**Verilen metin**
--------------------------------------------------
Ersin Çelik / Yeni Şafak
“Artık burger yemeyeceğiz baba!”
Dün ofise gelirken, fırsat buldukça görüştüğüm bir arkadaşım aradı ve heyecanla “o meseleyi çözdük” dedi.
“Hangi meseleyi?” sorusunu sormaya fırsat bırakmadan müjde verir gibi konuştu: “Bizim çocuklar artık McDonald’s ve Burger King’den hamburger yemeyecekler.”
Şaşırdım. Çünkü arkadaşım, deli gibi hamburger ve patates kızartması yiyen çocuklarını anlatıp, bu bağımlılıklarını bıraktırmak için bir çare üretemediğinden dert yanmıştı kaç kez. Kızı 13, erkek evladı 8 yaşlarında. Anlattığına göre çocukları gerçekten de hamburger ve patates kızartması bağımlısı olmuşlar. Son birkaç yıldır hafta sonları başka bir yiyecek, farklı bir menü asla tüketmemişler. Ancak her yerde yemiyorlarmış. Favorileri ise McDonald’s, eğer o yoksa artık neredeyse her köşe başında olan Burger King’miş.
Bir keresinde dertleşirken, “Evimiz çocuk menüleriyle verilen oyuncaklardan geçilmiyor. Artık hiç açmadan başka çocuklara hediye ediyoruz” demişti.
Anneleri, evde her iki restoranın patates kızartmalarını neredeyse birebir pişirmiş. Burger köfteleri kızartmışlar. Ama çocuklar ille de dışarıda ve McDonald’s ile Burger King’den yemek istiyorlarmış.
Son zamanlarda babaları ‘bu hafta gitmiyoruz’ deyince küçük olanı artık krizler geçirmeye başlamış. Kilosu ise yaşı ve boyuna göre hayli artmış.
Buraya kadar okudunuz ve şimdi haklı olarak Gazze’de çocuklar ölürken, bombalar yağan şehirde sıkışan 2 milyondan fazla insan yiyecek lokma bulamazken, “bu da dert mi şimdi’ diyenler olacaktır. Çok haklılar. Böylesine dert denmez zaten. Şımarıklık ötesi ve çağımızın rutin aile sorunlarından sadece biri, bu.
Dikkatinizi çekerim, evdeyken sürekli çocuk menülerinin paket açma videolarını izleyen çocuklardan bahsediyoruz. Ortada bir tüketim çılgınlığı, bağımlılık ve her türlü bozukluk var. Anladığım kadarıyla bu ve benzeri sorunları sadece arkadaşım ve eşi yaşamıyor. Arkadaşım da zaten mahcup mahcup anlatıyordu. Pedagoğa ve diyetisyene götürmesi gerektiğini söylemiştim.
--------------------------------------------------
**Sağlanan veriler**
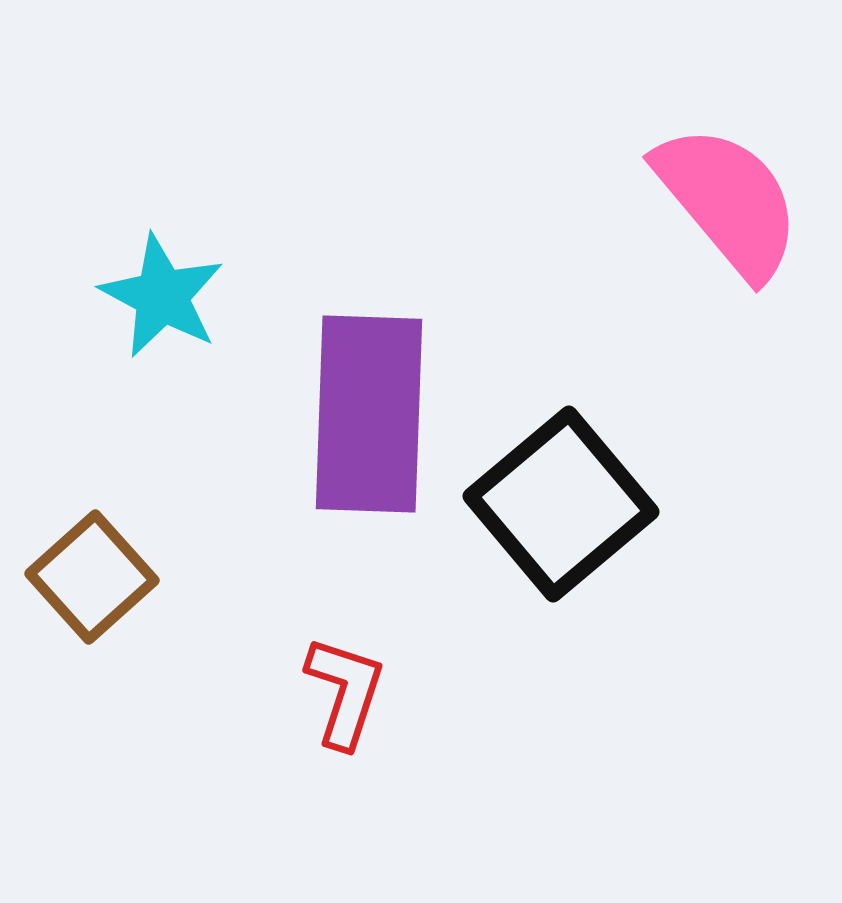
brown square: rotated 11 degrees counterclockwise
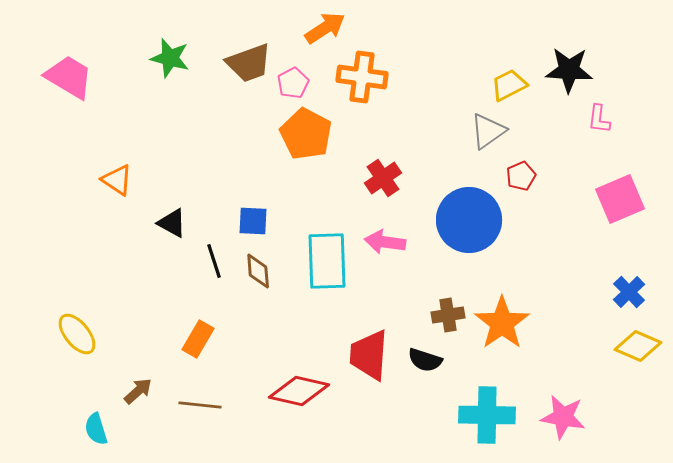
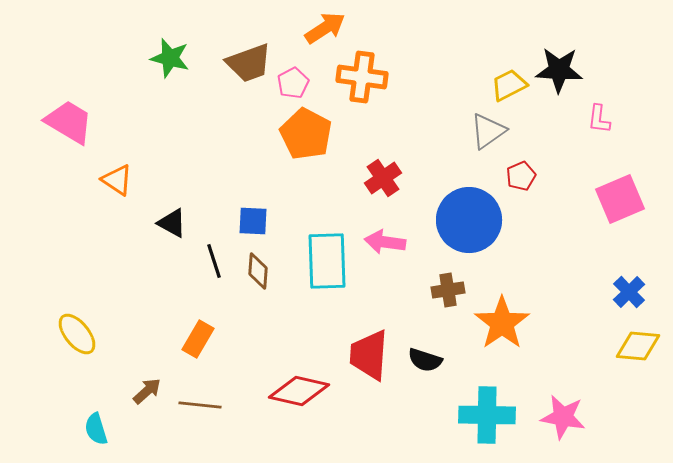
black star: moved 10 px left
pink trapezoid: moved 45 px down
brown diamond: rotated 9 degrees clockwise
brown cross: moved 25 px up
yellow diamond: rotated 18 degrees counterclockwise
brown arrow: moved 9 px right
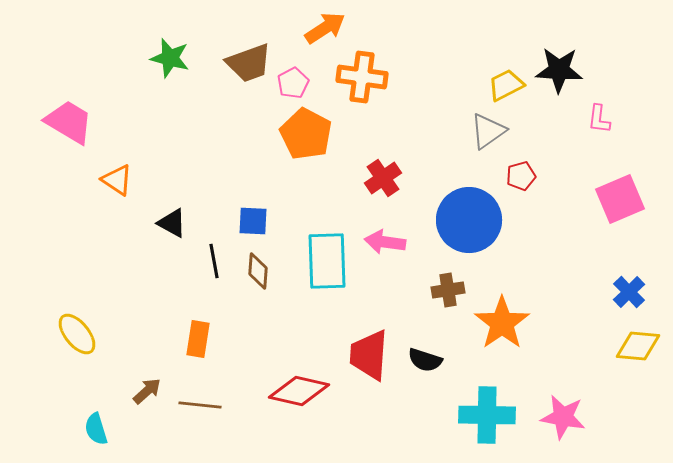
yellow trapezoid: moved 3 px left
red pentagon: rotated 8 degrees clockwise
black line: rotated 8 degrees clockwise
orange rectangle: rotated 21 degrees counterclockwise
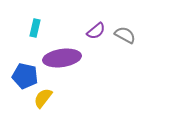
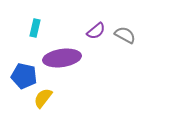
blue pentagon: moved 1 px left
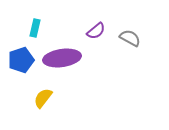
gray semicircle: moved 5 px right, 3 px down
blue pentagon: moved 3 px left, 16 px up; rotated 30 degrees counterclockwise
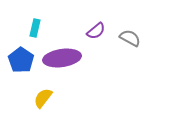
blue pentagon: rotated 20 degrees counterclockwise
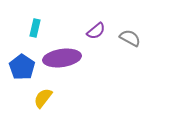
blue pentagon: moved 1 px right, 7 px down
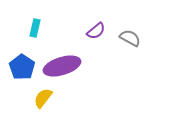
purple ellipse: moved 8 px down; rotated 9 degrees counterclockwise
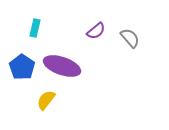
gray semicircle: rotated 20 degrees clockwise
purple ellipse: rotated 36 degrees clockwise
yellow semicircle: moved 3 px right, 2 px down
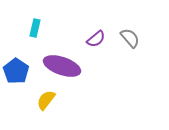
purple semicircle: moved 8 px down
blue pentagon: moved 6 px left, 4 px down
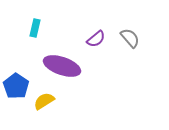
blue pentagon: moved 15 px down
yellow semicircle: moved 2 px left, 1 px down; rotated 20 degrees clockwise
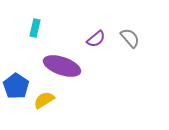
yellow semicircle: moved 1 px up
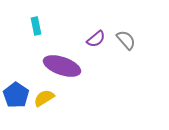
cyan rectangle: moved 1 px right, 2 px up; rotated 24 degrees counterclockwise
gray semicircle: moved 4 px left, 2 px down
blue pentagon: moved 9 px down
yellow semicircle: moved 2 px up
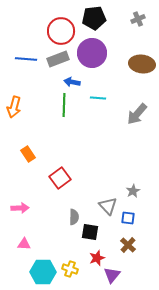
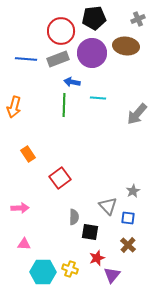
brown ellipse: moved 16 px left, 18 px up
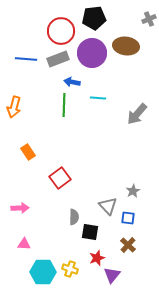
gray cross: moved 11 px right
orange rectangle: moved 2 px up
--------------------------------------------------
**Görevler ve alıştırmalar**
[1] Hamburger bağımlılığını anlatan metinde geçen "Anneleri, evde her iki restoranın patates kızartmalarını neredeyse birebir pişirmiş." cümlesini İngilizceye çeviriniz.
[2] Hamburger bağımlılığını anlatan metne göre çocukların en sevdiği restoran hangisidir?
[3] Hamburger bağımlılığını anlatan metni, gösterilen son cümleden sonrasından itibaren sürdürünüz.

**Alıştırma cevapları**
[1] Their mother had reportedly made the French fries of both restaurants almost exactly the same at home.

[2] McDonald's.

[3]
“İmkânsızlıklar içinde büyüdük biz. Zeytini, peyniri bir arada yiyince şükrediyorduk. Kur’an kursunda okurken, cumartesi sabahları patates kızartması çıkınca bayram ederdik. Anneleri de öyle. Şimdi biz, ‘çocuklarımız hamburger bağımlısı oldu, iki fast food restoranından başka yerde de yemiyorlar. Ne olur onları tedavi edin’ diye kapı çalamayız. Yediremem kendime” demişti.
Lakin arkadaşımın fast food bağımlısı çocukları, artık burger yemeyeceklermiş hem de doktora psikoloğa gitmeden... McDonald’s ve Burger King’i çıkartmışlar hayatlarından. Evde ailece alınan kararın tek nedeni ise Gazze’de yaşananlar ve cephede hamburger yiyen İsrail askerleriymiş.
Yazıyı da bu sebeple yazıyorum.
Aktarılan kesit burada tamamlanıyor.